| WHAT YOU HAVE TO DO |
In the records below, please retype word for word every line from the one containing "### Phase 5 Success Metrics" through the final one, both included, and nothing else.

| DATA RECORDS |

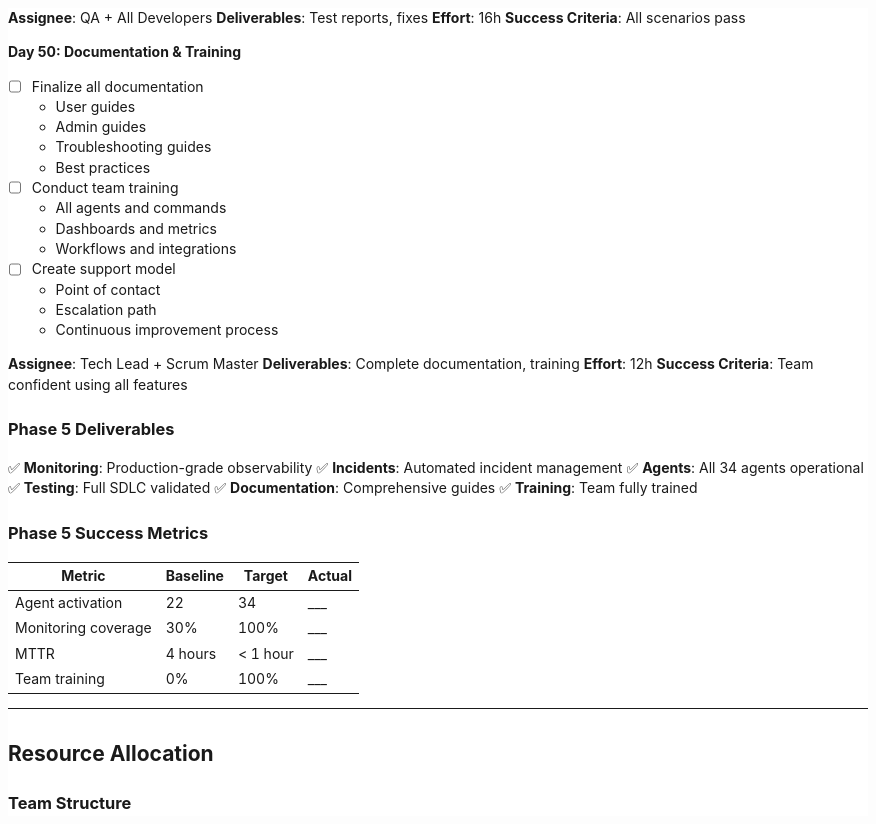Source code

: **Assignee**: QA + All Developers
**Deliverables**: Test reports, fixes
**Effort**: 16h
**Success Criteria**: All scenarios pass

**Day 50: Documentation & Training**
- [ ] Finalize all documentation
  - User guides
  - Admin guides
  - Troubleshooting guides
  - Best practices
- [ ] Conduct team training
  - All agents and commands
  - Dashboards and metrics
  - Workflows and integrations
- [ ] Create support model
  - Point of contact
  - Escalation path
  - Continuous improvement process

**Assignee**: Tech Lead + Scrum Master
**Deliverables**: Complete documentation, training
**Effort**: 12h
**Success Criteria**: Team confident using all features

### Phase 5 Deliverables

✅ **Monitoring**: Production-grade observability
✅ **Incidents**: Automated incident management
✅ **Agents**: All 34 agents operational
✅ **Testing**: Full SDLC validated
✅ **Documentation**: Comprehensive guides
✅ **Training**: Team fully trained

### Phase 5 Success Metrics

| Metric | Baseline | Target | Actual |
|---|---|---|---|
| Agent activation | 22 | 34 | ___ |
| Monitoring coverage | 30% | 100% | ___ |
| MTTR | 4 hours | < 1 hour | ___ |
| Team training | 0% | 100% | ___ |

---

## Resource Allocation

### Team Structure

| EXERCISE RESPONSE |
### Phase 5 Success Metrics

| Metric | Baseline | Target | Actual |
|---|---|---|---|
| Agent activation | 22 | 34 | ___ |
| Monitoring coverage | 30% | 100% | ___ |
| MTTR | 4 hours | < 1 hour | ___ |
| Team training | 0% | 100% | ___ |

---

## Resource Allocation

### Team Structure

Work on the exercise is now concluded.